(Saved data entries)
+-------+

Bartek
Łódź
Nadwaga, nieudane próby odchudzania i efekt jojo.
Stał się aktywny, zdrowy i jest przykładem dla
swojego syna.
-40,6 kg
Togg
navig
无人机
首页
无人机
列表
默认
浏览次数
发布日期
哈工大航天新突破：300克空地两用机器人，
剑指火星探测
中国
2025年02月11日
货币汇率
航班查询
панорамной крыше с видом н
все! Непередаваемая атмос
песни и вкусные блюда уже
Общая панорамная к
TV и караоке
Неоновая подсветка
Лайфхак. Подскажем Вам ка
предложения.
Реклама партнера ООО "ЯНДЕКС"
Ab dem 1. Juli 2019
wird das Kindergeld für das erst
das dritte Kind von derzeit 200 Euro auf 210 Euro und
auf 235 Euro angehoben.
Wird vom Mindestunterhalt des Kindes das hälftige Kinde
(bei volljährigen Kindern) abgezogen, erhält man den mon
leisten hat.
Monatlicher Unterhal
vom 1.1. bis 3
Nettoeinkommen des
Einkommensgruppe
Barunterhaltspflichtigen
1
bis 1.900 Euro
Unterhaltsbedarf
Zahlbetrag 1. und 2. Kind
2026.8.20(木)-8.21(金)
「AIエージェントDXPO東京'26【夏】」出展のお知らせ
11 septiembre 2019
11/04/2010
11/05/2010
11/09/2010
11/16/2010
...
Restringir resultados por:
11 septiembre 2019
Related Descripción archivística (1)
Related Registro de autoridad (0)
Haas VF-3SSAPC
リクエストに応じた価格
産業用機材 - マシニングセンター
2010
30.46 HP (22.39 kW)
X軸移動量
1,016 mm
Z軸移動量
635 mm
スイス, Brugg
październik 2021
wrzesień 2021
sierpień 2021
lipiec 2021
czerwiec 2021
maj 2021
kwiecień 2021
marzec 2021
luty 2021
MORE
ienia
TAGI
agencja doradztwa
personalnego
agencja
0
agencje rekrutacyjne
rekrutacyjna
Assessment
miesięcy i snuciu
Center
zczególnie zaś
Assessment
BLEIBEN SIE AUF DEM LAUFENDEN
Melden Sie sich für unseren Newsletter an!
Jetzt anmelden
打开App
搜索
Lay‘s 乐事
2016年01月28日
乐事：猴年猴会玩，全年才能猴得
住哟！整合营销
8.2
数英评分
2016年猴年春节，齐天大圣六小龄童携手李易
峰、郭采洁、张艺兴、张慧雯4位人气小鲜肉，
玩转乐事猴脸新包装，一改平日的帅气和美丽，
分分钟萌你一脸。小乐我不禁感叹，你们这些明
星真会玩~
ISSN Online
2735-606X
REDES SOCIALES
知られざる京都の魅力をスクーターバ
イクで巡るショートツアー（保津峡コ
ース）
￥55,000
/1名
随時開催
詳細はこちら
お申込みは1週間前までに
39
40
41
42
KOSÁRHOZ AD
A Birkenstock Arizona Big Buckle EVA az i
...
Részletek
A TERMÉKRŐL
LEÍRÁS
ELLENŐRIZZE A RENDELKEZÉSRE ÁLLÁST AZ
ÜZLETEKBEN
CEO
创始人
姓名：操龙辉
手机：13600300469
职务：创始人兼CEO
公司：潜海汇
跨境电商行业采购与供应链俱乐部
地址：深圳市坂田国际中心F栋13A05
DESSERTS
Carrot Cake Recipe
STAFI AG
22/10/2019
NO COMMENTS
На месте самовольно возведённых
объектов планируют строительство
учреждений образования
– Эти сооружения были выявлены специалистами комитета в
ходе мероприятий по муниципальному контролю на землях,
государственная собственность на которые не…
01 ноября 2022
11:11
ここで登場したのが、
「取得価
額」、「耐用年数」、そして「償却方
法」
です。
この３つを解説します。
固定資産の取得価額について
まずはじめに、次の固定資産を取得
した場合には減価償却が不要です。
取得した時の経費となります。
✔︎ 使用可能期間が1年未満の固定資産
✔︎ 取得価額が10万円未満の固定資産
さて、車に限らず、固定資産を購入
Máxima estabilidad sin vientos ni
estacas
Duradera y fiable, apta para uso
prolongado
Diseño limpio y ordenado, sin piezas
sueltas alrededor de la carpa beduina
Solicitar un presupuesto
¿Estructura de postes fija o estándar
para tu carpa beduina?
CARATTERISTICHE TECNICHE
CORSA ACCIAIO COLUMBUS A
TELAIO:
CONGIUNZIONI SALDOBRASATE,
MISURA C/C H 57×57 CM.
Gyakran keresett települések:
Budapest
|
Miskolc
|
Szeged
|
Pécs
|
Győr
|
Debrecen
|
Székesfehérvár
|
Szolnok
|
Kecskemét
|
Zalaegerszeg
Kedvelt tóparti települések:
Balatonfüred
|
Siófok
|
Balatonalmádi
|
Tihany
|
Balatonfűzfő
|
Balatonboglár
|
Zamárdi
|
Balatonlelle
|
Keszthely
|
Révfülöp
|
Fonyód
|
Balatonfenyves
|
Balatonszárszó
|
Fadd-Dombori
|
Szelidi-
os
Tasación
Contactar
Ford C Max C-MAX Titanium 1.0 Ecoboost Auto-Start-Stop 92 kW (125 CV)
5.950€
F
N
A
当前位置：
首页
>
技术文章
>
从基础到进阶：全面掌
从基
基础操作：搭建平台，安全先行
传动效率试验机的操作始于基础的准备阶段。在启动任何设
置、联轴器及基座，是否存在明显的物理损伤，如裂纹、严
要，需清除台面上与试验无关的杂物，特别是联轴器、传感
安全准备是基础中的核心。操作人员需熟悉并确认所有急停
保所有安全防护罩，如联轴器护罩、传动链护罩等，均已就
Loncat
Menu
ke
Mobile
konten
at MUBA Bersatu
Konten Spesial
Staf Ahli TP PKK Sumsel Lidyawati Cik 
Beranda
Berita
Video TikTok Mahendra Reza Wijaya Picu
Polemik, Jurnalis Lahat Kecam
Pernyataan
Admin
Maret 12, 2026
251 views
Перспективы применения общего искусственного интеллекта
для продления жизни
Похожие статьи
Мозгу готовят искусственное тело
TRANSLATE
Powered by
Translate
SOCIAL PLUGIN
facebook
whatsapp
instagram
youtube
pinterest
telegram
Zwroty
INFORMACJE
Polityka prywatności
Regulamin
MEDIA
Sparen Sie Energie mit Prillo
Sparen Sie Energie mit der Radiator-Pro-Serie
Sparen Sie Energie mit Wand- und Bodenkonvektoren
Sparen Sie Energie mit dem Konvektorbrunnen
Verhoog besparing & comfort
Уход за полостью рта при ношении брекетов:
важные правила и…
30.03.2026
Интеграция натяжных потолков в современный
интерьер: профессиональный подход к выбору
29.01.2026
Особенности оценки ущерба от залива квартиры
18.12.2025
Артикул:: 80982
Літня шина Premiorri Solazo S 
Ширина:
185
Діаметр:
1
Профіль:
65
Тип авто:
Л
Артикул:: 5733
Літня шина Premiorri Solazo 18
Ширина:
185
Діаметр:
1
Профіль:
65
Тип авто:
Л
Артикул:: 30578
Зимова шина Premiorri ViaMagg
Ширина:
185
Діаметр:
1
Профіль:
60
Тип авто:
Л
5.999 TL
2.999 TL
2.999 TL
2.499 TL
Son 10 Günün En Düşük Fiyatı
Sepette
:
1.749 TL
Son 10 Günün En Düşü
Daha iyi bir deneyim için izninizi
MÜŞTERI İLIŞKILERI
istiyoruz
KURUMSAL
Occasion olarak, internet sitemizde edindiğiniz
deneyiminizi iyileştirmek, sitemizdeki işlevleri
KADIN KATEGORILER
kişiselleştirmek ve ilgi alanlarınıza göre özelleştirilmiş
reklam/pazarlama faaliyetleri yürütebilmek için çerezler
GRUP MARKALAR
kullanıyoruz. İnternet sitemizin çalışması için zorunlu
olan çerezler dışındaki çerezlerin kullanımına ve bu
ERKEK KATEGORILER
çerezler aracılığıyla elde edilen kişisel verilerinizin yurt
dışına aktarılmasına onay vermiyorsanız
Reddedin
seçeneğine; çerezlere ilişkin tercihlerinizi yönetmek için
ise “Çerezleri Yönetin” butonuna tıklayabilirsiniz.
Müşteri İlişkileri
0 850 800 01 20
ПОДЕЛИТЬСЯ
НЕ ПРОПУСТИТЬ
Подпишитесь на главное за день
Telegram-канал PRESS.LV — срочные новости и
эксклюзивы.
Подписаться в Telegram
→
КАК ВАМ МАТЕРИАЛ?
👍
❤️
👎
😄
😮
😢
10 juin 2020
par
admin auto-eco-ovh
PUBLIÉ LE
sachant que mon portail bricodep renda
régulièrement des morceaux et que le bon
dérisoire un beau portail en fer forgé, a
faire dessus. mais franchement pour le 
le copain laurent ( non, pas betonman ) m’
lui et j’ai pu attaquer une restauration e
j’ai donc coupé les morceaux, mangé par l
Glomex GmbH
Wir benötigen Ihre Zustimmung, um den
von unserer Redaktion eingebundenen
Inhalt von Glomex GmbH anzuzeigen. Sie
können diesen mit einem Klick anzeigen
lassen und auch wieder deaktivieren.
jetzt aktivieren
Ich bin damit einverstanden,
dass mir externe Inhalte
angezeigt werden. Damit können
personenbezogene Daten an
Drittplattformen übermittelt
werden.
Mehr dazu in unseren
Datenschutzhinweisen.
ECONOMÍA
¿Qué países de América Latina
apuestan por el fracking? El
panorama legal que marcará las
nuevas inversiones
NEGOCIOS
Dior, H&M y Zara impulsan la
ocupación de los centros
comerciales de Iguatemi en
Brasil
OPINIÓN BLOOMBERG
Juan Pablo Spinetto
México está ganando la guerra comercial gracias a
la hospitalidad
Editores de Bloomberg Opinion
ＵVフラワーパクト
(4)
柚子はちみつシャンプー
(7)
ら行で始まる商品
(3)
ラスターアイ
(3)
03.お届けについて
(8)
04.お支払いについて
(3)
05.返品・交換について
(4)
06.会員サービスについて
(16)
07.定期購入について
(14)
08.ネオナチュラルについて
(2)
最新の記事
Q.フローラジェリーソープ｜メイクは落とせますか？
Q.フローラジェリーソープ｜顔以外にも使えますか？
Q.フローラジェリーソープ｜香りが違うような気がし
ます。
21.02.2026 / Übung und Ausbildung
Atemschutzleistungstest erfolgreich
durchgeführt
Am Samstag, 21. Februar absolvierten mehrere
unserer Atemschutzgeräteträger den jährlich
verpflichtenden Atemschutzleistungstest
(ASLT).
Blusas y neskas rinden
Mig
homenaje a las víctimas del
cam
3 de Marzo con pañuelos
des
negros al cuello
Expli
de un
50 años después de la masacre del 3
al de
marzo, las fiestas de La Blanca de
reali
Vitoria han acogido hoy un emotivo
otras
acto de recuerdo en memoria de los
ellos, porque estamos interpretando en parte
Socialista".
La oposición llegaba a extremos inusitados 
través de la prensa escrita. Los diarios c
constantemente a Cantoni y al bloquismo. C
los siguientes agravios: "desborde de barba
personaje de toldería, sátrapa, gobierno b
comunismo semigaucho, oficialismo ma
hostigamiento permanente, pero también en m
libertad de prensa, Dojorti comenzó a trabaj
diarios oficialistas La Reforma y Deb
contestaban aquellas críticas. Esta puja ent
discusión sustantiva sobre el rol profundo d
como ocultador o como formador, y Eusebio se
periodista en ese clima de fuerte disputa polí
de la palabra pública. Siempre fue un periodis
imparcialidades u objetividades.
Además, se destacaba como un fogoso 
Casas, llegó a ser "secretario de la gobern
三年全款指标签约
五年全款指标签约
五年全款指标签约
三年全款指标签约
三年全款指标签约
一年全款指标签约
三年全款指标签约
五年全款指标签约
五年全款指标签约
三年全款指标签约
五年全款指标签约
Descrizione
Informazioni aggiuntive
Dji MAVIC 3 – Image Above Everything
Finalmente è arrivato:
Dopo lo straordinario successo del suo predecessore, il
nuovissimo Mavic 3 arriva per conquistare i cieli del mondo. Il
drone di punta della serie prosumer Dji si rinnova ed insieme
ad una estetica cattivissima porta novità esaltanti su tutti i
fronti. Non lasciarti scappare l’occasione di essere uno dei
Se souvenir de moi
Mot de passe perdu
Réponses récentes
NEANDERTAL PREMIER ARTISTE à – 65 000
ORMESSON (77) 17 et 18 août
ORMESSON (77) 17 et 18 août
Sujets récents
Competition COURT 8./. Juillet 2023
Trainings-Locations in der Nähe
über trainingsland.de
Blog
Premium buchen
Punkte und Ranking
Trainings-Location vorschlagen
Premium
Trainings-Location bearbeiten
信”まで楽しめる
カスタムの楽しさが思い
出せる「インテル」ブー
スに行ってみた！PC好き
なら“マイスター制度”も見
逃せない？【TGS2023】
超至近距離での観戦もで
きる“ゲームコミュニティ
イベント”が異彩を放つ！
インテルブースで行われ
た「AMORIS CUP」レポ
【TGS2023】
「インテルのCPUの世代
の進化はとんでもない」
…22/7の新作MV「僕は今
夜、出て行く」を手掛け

+-------+

* [Exercise details]
Reproduce the listing verbatim, beginning with its first line and continuing through the line that contains "Ab dem 1. Juli 2019". Include both of those lines.

* [Solved problem]
Bartek
Łódź
Nadwaga, nieudane próby odchudzania i efekt jojo.
Stał się aktywny, zdrowy i jest przykładem dla
swojego syna.
-40,6 kg
Togg
navig
无人机
首页
无人机
列表
默认
浏览次数
发布日期
哈工大航天新突破：300克空地两用机器人，
剑指火星探测
中国
2025年02月11日
货币汇率
航班查询
панорамной крыше с видом н
все! Непередаваемая атмос
песни и вкусные блюда уже
Общая панорамная к
TV и караоке
Неоновая подсветка
Лайфхак. Подскажем Вам ка
предложения.
Реклама партнера ООО "ЯНДЕКС"
Ab dem 1. Juli 2019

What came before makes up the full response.